Pernyataan bahwa Al-Ghazali "membunuh sains dalam tradisi keilmuan Islam" adalah klaim yang kontroversial dan terbuka untuk interpretasi yang berbeda. Al-Ghazali (1058-1111 M) adalah seorang cendekiawan Islam yang sangat berpengaruh dalam sejarah intelektual dan keilmuan Islam. Pandangannya telah mempengaruhi banyak bidang, termasuk filsafat, teologi, tasawuf, dan ilmu pengetahuan.
Beberapa akademisi berpendapat bahwa Al-Ghazali memainkan peran dalam mengkritik beberapa elemen filsafat Aristoteles dan pemikiran rasionalis lainnya yang mendominasi dunia Muslim pada masanya. Dalam bukunya yang terkenal "Tahafut al-Falasifah" (The Incoherence of the Philosophers), Al-Ghazali menentang beberapa aspek filsafat Yunani karena percaya bahwa pandangan-pandangan ini berpotensi mengancam keyakinan keagamaan dan teologi Islam. Dalam karya ini, ia khususnya menentang konsep filsafat tentang ketidakabadian alam dan menegaskan keyakinan Islam tentang penciptaan oleh Tuhan.
Namun, perlu dicatat bahwa pandangan Al-Ghazali ini bukan berarti bahwa ia menentang ilmu pengetahuan secara keseluruhan. Al-Ghazali sendiri adalah seorang ilmuwan yang terlatih dan menghargai ilmu pengetahuan, matematika, dan logika. Selain kritiknya terhadap beberapa aspek filsafat Yunani, ia juga menekankan pentingnya akal (reason) dalam memahami ajaran agama dan membela penggunaan akal yang baik dalam mencari pengetahuan.
Seiring berjalannya waktu, pandangan Al-Ghazali tentang ilmu pengetahuan telah dianalisis dan diperdebatkan oleh berbagai cendekiawan.
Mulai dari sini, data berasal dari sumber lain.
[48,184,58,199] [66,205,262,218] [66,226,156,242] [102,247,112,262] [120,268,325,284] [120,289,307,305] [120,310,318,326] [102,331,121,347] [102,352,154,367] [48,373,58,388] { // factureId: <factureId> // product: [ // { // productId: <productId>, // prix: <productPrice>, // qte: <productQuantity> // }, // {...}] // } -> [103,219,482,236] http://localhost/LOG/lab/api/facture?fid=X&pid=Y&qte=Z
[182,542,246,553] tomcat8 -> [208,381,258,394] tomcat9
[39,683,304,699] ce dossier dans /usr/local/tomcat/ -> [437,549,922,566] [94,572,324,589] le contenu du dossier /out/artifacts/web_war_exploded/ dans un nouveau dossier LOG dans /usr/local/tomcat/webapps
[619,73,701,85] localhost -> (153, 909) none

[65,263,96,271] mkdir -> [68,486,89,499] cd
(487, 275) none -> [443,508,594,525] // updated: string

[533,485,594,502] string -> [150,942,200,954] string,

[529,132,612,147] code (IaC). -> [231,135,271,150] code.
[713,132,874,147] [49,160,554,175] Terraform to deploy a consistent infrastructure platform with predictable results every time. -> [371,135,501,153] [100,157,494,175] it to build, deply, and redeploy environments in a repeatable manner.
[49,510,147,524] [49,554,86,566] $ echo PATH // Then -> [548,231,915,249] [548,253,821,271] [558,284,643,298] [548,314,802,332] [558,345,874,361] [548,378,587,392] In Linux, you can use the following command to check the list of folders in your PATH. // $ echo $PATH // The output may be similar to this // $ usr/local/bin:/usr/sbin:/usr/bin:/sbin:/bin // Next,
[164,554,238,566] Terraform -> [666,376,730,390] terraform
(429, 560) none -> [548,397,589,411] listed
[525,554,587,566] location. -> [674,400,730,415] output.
Beberapa sejarawan berpendapat bahwa pandangan ini telah memberi kontribusi pada perkembangan ilmu pengetahuan dan pemikiran Islam dengan mendorong pengembangan ilmu kalam (teologi rasional) dan ilmu filosofi Islam.
Dalam sejarah keilmuan Islam, ada periode kesuburan dan kemunduran ilmu pengetahuan, tetapi tidak tepat untuk menyalahkan Al-Ghazali secara langsung atas penurunan keilmuan dalam tradisi Islam. Berbagai faktor kompleks yang melibatkan politik, ekonomi, sosial, dan kultural juga berperan dalam perkembangan ilmu pengetahuan dalam masyarakat Muslim pada masa lampau.
Penting untuk memahami konteks sejarah dan pemikiran Al-Ghazali dengan cermat sebelum mengambil kesimpulan tentang pandangannya terhadap ilmu pengetahuan dalam tradisi keilmuan Islam. Sebagai cendekiawan, ia memiliki peran dan sumbangan yang kompleks dalam perkembangan keilmuan Islam, dan pandangannya memiliki interpretasi yang beragam di kalangan ilmuwan dan sejarawan.
Apakah bener Al-Ghazali mendikotomi Ilmu ?
jawabannya sangat tidak benar, Al-Ghazali tidak mendikotomi ilmu dalam Islam. Sebaliknya, ia mengakui pentingnya ilmu pengetahuan dan bahkan menganjurkan bahwa pencarian ilmu merupakan kewajiban bagi setiap Muslim. Al-Ghazali adalah seorang cendekiawan Islam yang sangat menghargai ilmu dan pengetahuan, dan ia sendiri adalah seorang ilmuwan yang terlatih.
Namun, terdapat pandangan keliru yang menyatakan bahwa Al-Ghazali menentang ilmu pengetahuan atau membagi ilmu ke dalam dua kategori yang berlawanan: "ilmu agama" dan "ilmu dunia" (religious knowledge vs. secular knowledge). Asumsi ini sering disebut "dikotomi Al-Ghazali."
Asumsi ini salah karena Al-Ghazali sendiri menekankan kesatuan antara ilmu pengetahuan dan agama. Baginya, ilmu pengetahuan tidak dapat dipisahkan dari agama, dan keduanya seharusnya bekerja bersama untuk mencari kebenaran dan kebijaksanaan. Al-Ghazali menekankan bahwa ilmu pengetahuan, termasuk ilmu alam dan ilmu-ilmu lainnya, merupakan cara untuk lebih memahami ciptaan Allah dan mengenali-Nya.